That was the message from Penn National’s SVP of Public Affairs Eric Schippers during the company’s quarterly earnings call.
Schippers made his comments in response to an analyst’s question regarding Pennsylvania.
“iGaming is firmly in the mix” in both the House and Senate, said Schippers, noting that the “key question around iGaming right now is focusing on the tax rate that would be applied.”
Current legislative proposals to regulate online gambling call for tax rates ranging from 15 percent to 25 percent. But a movement to mirror online and land-based tax rates (54 percent for slots, 16 percent for table games) has been gaining momentum among key Pennsylvania lawmakers.
Such rates would be the highest in the world for regulated online gambling.
“We are trying to knock down some sort of silly notion that you could have tax parity between iGaming and the slot machines and that it could be a successful industry and we’re trying to convince them that if they do this, no one will sign up for it,” said Schippers.
In addition to pushing back against calls for an unsustainable tax rate, Schippers revealed that Penn National is also “fending off an effort by the state lottery to be the provider themselves.”
The idea that the state could effectively operate regulated online casino and poker games is faulty at the core.
The Pennsylvania Lottery’s has a total lack of experience with online product and is unable to meet sales targets for the products it currently oversees.
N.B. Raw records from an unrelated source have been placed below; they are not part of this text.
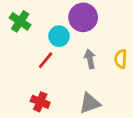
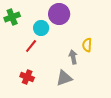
green cross: (20, 21) -> (12, 17), turned 35
gray arrow: (90, 59) -> (73, 57), moved

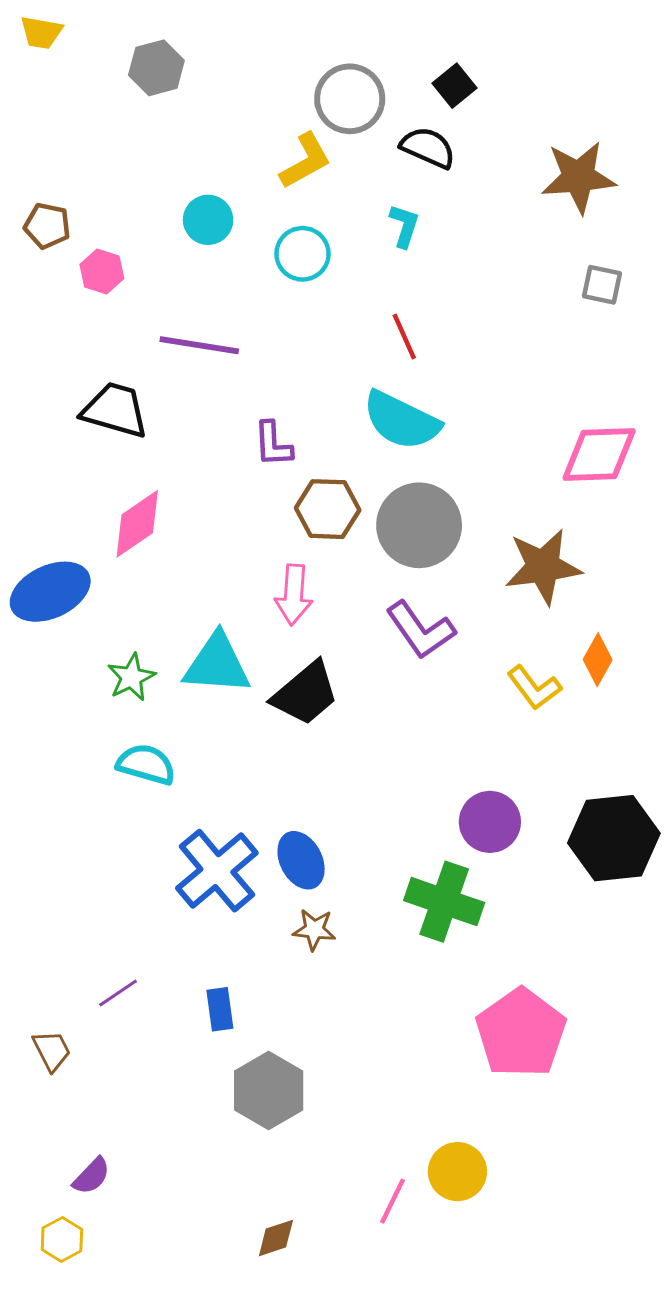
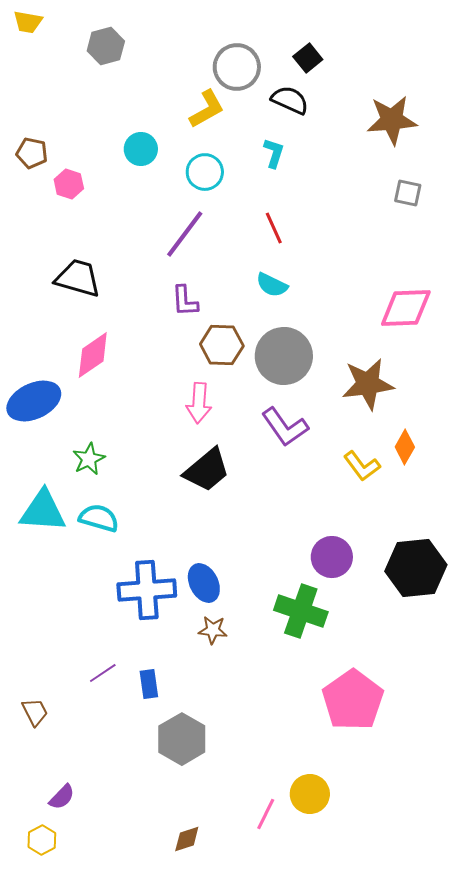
purple line: (199, 345) -> (185, 234), moved, turned -62
cyan semicircle: (401, 421) -> (272, 285), size x0.6
cyan triangle: (217, 664) -> (43, 511), moved
blue cross: (217, 871) -> (147, 590), turned 36
purple line: (118, 993) -> (103, 673), moved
Delaware’s lottery-run online gambling scheme has been little short of a disaster. The inexperience of the agency, limited choices for consumers, and inverted financial incentives have all added up to a market that has drastically underperformed its peers.
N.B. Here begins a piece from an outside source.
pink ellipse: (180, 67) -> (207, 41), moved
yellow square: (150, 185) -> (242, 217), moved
Online gambling has the potential to make a material difference in Pennsylvania, a state currently facing a multi-billion dollar budget shortfall.
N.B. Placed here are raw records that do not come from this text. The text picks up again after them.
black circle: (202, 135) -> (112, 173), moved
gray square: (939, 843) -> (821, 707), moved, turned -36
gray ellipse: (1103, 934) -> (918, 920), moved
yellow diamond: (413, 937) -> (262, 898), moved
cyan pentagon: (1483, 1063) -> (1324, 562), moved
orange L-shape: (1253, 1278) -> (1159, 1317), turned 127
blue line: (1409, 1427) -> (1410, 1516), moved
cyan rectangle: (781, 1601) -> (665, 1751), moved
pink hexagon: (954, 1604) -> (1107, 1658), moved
Upfront licensing fees could produce up to $126 million in immediate revenue for the state before the sites deal their first hand. Based on New Jersey’s performance, Pennsylvania could realize nearly $300 million more in tax revenue in the first five years of operation.
The state’s casinos stand to benefit significantly as well. Conservative projections put the annual revenue for a regulated online gambling market in Pennsylvania at $230 million in the first year, rising to $364 million by the fifth year.
Per the New Jersey online casino experience, that revenue would largely be new revenue driven by new customers. The Borgata, Caesars, and Golden Nugget have all confirmed that over 80 percent of their online casino customers were not previously active customers at the land-based property.